Sr Staff- Cloud IT Platform Engineering
qualcomm
Job Description
Platform Strategy & Architecture: Drive the multi-year platform roadmap across EKS maturation and multi-cloud expansion; establish scalable platform patterns for multi-tenant environments including cluster lifecycle, upgrade strategies, and operational readiness; co-own architectural governance as a peer to others in IT.
• Infrastructure as Code: Drive the Terraform platform strategy across module design, state management, multi-environment patterns, and IaC governance; establish reference implementations and guardrails that enable distributed engineering teams to deliver infrastructure consistently and safely at scale.
• Kubernetes Platform Engineering (EKS): Drive end-to-end cluster provisioning and lifecycle management including autoscaling with Karpenter, add-on lifecycle management, and cluster upgrade and rollout strategies; establish organizational standards for cluster operations that scale across multiple teams and environments.
• Cloud Implementation: Own & drive the deployment of platform solutions with a strong emphasis on AWS, Infrastructure as Code, and GitOps driven workflows.
• GitOps & CI/CD Enablement: Build and maintain GitOps workflows using Argo CD and CI/CD pipelines using GitHub Actions, enabling repeatable, audited delivery patterns.
• Optimization & Performance: Continuously evaluate and tune platform capabilities and services to improve reliability, performance, and cost efficiency for development teams.
• Observability: Build and maintain robust monitoring/alerting and recovery processes for platform services and components leveraging Datadog and Prometheus/Grafana.

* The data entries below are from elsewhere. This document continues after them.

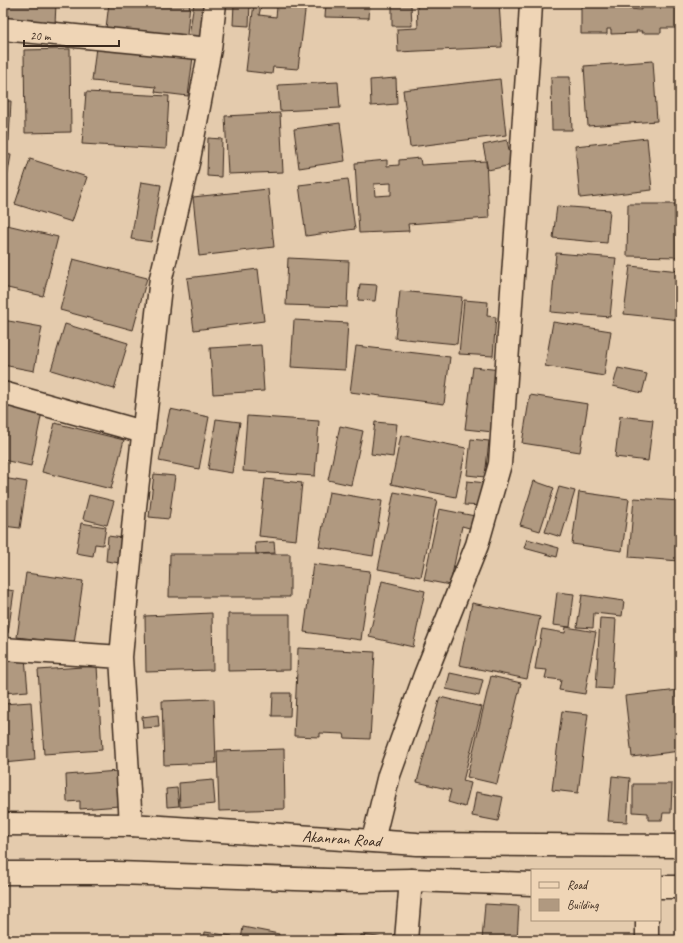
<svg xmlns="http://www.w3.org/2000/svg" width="683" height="943" viewBox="0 0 683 943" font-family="Caveat,sans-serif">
	<rect width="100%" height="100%" fill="#e4cbad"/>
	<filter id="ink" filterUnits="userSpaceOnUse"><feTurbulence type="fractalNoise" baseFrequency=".025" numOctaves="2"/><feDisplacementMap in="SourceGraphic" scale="8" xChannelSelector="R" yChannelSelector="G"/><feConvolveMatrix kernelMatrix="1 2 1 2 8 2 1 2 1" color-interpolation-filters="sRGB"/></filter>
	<g filter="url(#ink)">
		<path fill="#b09980" stroke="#3b2a1e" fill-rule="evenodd" d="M 3,3 L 56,3 L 55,25 L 3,24 Z
			M 109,3 L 190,3 L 187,35 L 106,28 Z
			M 194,3 L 208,3 L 203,38 L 189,36 Z
			M 234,3 L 250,3 L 249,26 L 233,25 Z
			M 254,3 L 306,3 L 298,69 L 273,67 L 272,74 L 246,71 ZM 261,6 L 277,7 L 276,17 L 259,15 Z
			M 326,3 L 370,3 L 369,18 L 325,17 Z
			M 417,3 L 499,3 L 502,47 L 398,52 L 397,29 L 418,28 Z
			M 581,3 L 680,3 L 680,28 L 661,28 L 661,33 L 641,33 L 642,31 L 636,31 L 637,33 L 611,34 L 611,29 L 607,29 L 607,34 L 581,34 ZM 630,3 L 642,5 L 641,10 L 629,9 Z
			M 392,5 L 411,5 L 412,26 L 392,26 Z
			M 96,47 L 193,57 L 188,96 L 155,92 L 156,87 L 92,81 Z
			M 3,49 L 7,50 L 3,92 Z
			M 70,49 L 71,132 L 25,133 L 24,50 Z
			M 653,61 L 657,121 L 588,126 L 584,66 Z
			M 551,77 L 570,77 L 572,130 L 552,130 Z
			M 396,78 L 397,104 L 371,106 L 370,80 Z
			M 500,79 L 506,135 L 410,147 L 403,90 Z
			M 338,82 L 340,108 L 280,111 L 278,85 Z
			M 86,92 L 169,96 L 166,149 L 82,144 Z
			M 3,101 L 11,101 L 9,141 L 3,141 Z
			M 280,113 L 283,172 L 228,174 L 225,116 Z
			M 340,123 L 345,161 L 299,168 L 294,129 Z
			M 208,138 L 222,139 L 221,177 L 207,176 Z
			M 647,138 L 652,190 L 580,198 L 575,146 Z
			M 507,140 L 512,165 L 488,170 L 483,145 Z
			M 3,154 L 11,155 L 3,201 Z
			M 420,158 L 421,165 L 486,161 L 489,218 L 408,224 L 409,231 L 359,233 L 355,163 L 387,160 L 387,166 L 399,165 L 399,160 ZM 391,183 L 391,195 L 375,196 L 374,184 Z
			M 30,159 L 87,177 L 72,222 L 15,204 Z
			M 348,179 L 355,229 L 306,236 L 299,185 Z
			M 141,182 L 161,185 L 151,242 L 131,239 Z
			M 268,189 L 274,247 L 199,256 L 193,197 Z
			M 628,204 L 680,204 L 679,257 L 627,256 Z
			M 557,206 L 610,210 L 607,243 L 553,238 Z
			M 7,225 L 58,237 L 43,296 L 3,287 L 3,242 Z
			M 556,253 L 616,258 L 610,317 L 551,312 Z
			M 288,258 L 349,261 L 347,307 L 286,305 Z
			M 73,259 L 147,278 L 133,330 L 60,310 Z
			M 630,266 L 680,271 L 680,320 L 624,314 Z
			M 258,269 L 264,321 L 194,330 L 187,278 Z
			M 360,284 L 377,285 L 375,301 L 358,300 Z
			M 400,291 L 462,297 L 457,344 L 395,338 Z
			M 464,300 L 488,302 L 487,316 L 496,317 L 493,356 L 459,354 Z
			M 3,320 L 42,327 L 34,371 L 3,365 Z
			M 294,320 L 348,323 L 345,370 L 291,367 Z
			M 553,322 L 611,331 L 604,376 L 545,366 Z
			M 65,324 L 128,343 L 114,389 L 51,370 Z
			M 261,345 L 264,391 L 213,394 L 210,348 Z
			M 356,346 L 450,357 L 444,404 L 350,392 Z
			M 473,367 L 501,370 L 493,432 L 465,429 Z
			M 618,368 L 647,374 L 642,393 L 613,386 Z
			M 530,395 L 588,404 L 580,452 L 522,443 Z
			M 3,404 L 42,412 L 31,466 L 3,460 Z
			M 170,409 L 209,417 L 199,469 L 159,461 Z
			M 247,416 L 319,421 L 315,476 L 243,471 Z
			M 620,416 L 653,420 L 648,461 L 615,457 Z
			M 216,419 L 240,422 L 232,473 L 208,469 Z
			M 375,422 L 397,424 L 393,457 L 371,454 Z
			M 55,423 L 124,440 L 111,489 L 42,472 Z
			M 340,426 L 363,431 L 351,485 L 328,480 Z
			M 401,435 L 466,448 L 456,497 L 391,484 Z
			M 471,439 L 489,441 L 485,477 L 467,475 Z
			M 154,474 L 175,476 L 169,519 L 149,517 Z
			M 3,478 L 27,482 L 20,528 L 3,526 Z
			M 265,479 L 302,483 L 296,540 L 259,536 Z
			M 467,481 L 486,483 L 484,506 L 464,505 Z
			M 534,481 L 554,488 L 540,531 L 520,525 Z
			M 559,487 L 575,491 L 561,537 L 545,532 Z
			M 329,492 L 382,501 L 373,556 L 319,547 Z
			M 394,492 L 437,500 L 421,577 L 378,569 Z
			M 579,492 L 629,499 L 622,551 L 572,544 Z
			M 89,495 L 114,501 L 107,525 L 83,519 Z
			M 634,498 L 680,501 L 679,561 L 629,557 Z
			M 439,509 L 475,516 L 473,529 L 462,526 L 450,585 L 424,580 Z
			M 81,523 L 106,527 L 103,545 L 95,544 L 93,556 L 76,553 Z
			M 108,536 L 123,538 L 120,563 L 106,561 Z
			M 527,539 L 559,548 L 557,557 L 524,548 Z
			M 274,542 L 275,553 L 256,554 L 255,543 Z
			M 170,554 L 290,554 L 290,597 L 169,597 Z
			M 313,564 L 370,571 L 361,640 L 304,632 Z
			M 26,573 L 83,581 L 74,644 L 17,637 Z
			M 382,581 L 425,591 L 413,647 L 369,637 Z
			M 3,589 L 14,591 L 8,633 L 3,632 Z
			M 557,592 L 574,594 L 570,627 L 553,625 Z
			M 582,595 L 624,601 L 622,616 L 594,613 L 593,628 L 577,627 Z
			M 472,603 L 540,617 L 527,679 L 459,665 Z
			M 212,613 L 213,670 L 146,672 L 145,616 Z
			M 228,614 L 290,614 L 290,670 L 228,671 Z
			M 600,618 L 616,619 L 612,689 L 596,688 Z
			M 566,627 L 596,632 L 585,694 L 559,690 L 561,680 L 545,678 L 547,670 L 535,669 L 542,629 L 565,633 Z
			M 298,648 L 375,652 L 370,739 L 345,738 L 344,734 L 320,733 L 320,737 L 294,736 Z
			M 25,658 L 28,691 L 3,693 L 3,660 Z
			M 97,666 L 102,750 L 44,754 L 38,670 Z
			M 450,673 L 483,680 L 479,696 L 446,689 Z
			M 491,676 L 521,683 L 497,784 L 467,777 Z
			M 679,690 L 680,751 L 632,757 L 625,696 Z
			M 273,693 L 291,693 L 290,716 L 272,716 Z
			M 440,697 L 482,707 L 463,781 L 471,783 L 465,807 L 448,802 L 451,790 L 417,782 Z
			M 214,699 L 216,763 L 164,765 L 162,701 Z
			M 31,702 L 35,760 L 3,763 L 3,704 Z
			M 562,711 L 588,714 L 578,793 L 552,790 Z
			M 158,715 L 159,727 L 143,728 L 142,717 Z
			M 284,749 L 285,809 L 219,811 L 217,751 Z
			M 118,771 L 120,806 L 80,809 L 80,801 L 67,802 L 66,775 Z
			M 612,776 L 630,778 L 627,822 L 608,821 Z
			M 213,780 L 215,804 L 180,807 L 179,783 Z
			M 633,784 L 672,784 L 671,813 L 663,813 L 662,820 L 648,820 L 648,813 L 633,812 Z
			M 177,788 L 179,806 L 167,807 L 166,789 Z
			M 476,792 L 503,797 L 498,821 L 472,816 Z
			M 485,904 L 519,906 L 517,940 L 482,940 Z
			M 677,925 L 680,925 L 680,940 L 676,940 Z
			M 243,927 L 279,934 L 278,940 L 241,940 Z
			M 205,932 L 232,936 L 231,940 L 204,940 Z
			M 7,934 L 35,937 L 34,940 L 6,940 Z
			M 333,935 L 356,938 L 355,940 L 332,940 Z
			M 361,935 L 386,938 L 386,940 L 360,940 Z
			M 282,936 L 303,940 L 282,940 Z"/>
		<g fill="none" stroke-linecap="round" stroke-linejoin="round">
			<g stroke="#3b2a1e" stroke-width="25">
				<path id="minor" d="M 3,29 L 210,49
					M 3,393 L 143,432
					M 3,649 L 121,657
					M 131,825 L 121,657 L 135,507 L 161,278 L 189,159 L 210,49 L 215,3
					M 373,840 L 389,775 L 425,675 L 477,545 L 500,464 L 528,59 L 531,3
					M 406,940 L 411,880
					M 647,940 L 647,920"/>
			</g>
			<g stroke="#3b2a1e" stroke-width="25">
				<g id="major">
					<path id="s1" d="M 3,824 L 131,825 L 417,844 L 680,846"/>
					<path d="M 3,873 L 117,873 L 358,881 L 411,880 L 532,884"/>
					<path d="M 660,887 L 680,887"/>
				</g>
			</g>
			<use href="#minor" stroke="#efd5b6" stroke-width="22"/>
			<use href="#major" stroke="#efd5b6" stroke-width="22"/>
		</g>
	</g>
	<g text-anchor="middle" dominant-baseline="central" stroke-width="3" stroke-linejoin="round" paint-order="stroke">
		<g font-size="16" fill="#3b2a1e" stroke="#efd5b6">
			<text stroke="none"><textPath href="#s1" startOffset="339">Akanran Road</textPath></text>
		</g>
	</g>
	<rect width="683" height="943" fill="none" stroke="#efd5b6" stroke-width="16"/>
	<rect x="8" y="8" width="667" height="927" fill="none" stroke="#3b2a1e" stroke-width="1.5" filter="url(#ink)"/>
	<rect x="531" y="869" width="130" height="52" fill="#efd5b6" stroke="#a79179"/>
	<rect x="539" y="882" width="20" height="6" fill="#efd5b6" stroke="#a79179"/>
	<text x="567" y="889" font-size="12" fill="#3b2a1e">Road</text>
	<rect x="539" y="899" width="20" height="12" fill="#b09980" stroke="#a79179"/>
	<text x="567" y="909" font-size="12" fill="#3b2a1e">Building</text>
	<path d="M24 40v6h95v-6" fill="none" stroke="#3b2a1e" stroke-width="2"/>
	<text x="30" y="40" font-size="12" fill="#3b2a1e" stroke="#efd5b6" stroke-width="3" paint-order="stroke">20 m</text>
</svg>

• Security & Policy: Implement secure-by-default cluster and workload patterns, including network and policy controls (e.g., Cilium and Kyverno), RBAC, and least-privilege access.
• Design & Collaboration: Contribute to technical design docs and proposals; collaborate with Platform Architects for validation/approval and drive implementation through delivery.
• Operations & On-call: Participate in a required on-call rotation, including potential 24/7 coverage; lead troubleshooting, root cause analysis, and corrective/preventative actions.